It had been a few days since Leah had ended things with me and had left my apartment, we had no communication with one another whatsoever, and I knew deep down this was the end. I decided to take the next few days off from training and pretended I had an upset stomach as I couldn't bare the thought of facing her.
As I finally returned to training, I made sure I kept my distance. If I walked into a room and spotted the tall blonde, I would quickly make up an excuse to leave. Each time my eyes fell upon her figure a lump in my throat would form as I fought to keep the tears from falling from my face in front of my teammates. I wasn't too sure how Leah was feeling about the situation, but through the odd time we were in each other's presence, she was smiling and laughing with other girls from the team. Which hurt me even more, did she not care? I found myself continuously feeling.
My performances in training and during matches quickly declined. I had failed to start the last 5 games and had only come on as a sub twice, gaining myself 15 minutes at the most where I felt as though I may as well of not had bothered as no impact was made by presence on the pitch. The breakup with Leah was known well known within the club as the girls quickly caught on to us actively avoiding one another after being inseparable. A few of the girls had asked me what had happened and I would brush it off, not wanting to discuss it. I knew however Leah had told them her side of the story and we kept it at that. As we quickly approached the January transfer window there is only one thing I could think of, and that was going to speak to Jonas about potentially going out on loan until the end of the season. I knew I needed to get away from Leah and allow myself time to heal, being around her everyday was causing me too much pain. We had the Euros coming up this summer, and I knew I needed to up my performance on the pitch and gain my confidence back if I wanted to stand any chance at being selected for the Lionesses.

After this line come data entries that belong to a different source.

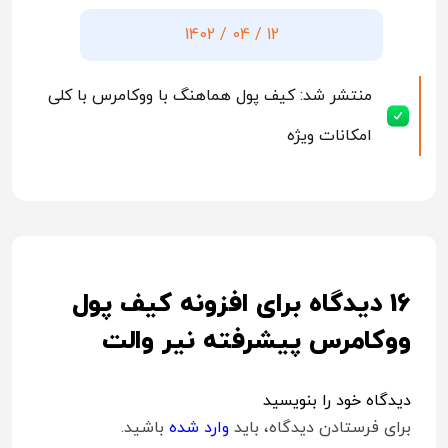
12 / 04 / 1402
منتشر شد: کیف پول هماهنگ با ووکامرس با کلی
امکانات ویژه
16 دیدگاه برای
افزونه کیف پول
ووکامرس پیشرفته نیر والت
دیدگاه خود را بنویسید
برای فرستادن دیدگاه، باید
وارد شده
باشید.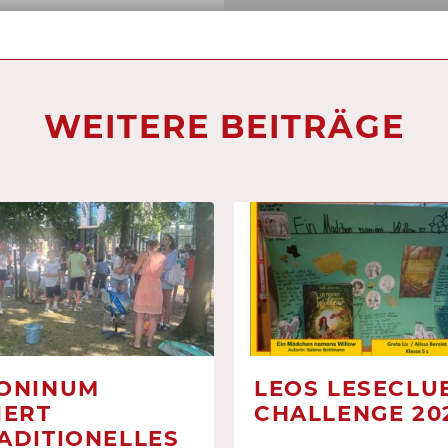
WEITERE BEITRÄGE
ONINUM
LEOS LESECLUB
IERT
CHALLENGE 20
ADITIONELLES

I approached Jonas' office and gave a gentle knock to the office door, awaiting permission to enter. As I heard Jonas call for me to enter, I shakily walked to the chair on the other side of the desk to where he was sat. As he looked up from the paper work on his desk, he gave me a gentle smile before asking me how he could help. "I don't really know where to start. I think it's obvious my mind has not been focused the last couple of weeks, which is due to personal issues. I feel as though the best thing for me to do for myself, and for the club is to go on loan for the rest of the season. I need to get my confidence back and regular playing time. I understand why I have not been playing, but I came to Arsenal to do a job. Through letting personal matters get the better of me, I feel as though I have failed". My voice now shaking more than ever as I continued "I know by doing this, I can return back to arsenal in the summer, focused and ready to make the impact I know I can do for next season." As I finished my rambling, my eyes diverted to the my hands which were interlocked on my legs. Jonas agreed to my request, he agreed he had acknowledged the issues around the club at the moment and we both decided the best thing at the moment was for me to find a new club for the remainder of the season.
Later that evening, Jonas had rang me to inform me Manchester United had approached Arsenal as they were interested in me joining them for the season. As I agreed, Jonas advised he would finalise the paperwork and all I would need to do was arrive at the Arsenal training ground tomorrow morning to sign the loan contract and then I would be transferred to Manchester tomorrow night to begin to reconstruction of my confidence, personally and for my career.
As I left Jonas' office after signing the paperwork, I made my way to the canteen as I wanted to inform the girls of my decision. It was nothing personal against any of them, or the club in that fact. This was about me putting myself worse, and the longer I stuck around the less possibility I had for remaining at Arsenal on a permanent contract. All the girls were sat in the canteen having breakfast prior to training, none of them had the slightest idea of the bombshell I was about to drop. Nether the less, I made my way to the middle of the canteen before beginning my speech. "Girls can I have your attention please" I paused as I waited for the individual conversations stopped, I could feel my cheeks slightly blush as all eyes were now on me. "I wanted to be the one to tell you before it is announced through the media...." "YOUR NOT LEAVING ARE YOU!?" Mccabe shouted. My eyes started to fill with tears once again as I gently nodded in her direction. "I have decided to move to Manchester United for the remainder of the season. It's not a permanent transfer and it is only a temporary loan. I need to find myself again girls and I need to do that without letting any of you down with my poor performances on the pitch." As I finished my speech, the girls all crowded around me giving me a hug and telling me how much they will miss me. As I was reassuring Beth and Katie that I would be back at the end of the season, as they brought me into a tight hug, my eyes were distracted to the back of the room where I saw Leah making a swift exit. This was it, she was allowing me to leave, without even saying a goodbye. It was over for good between us.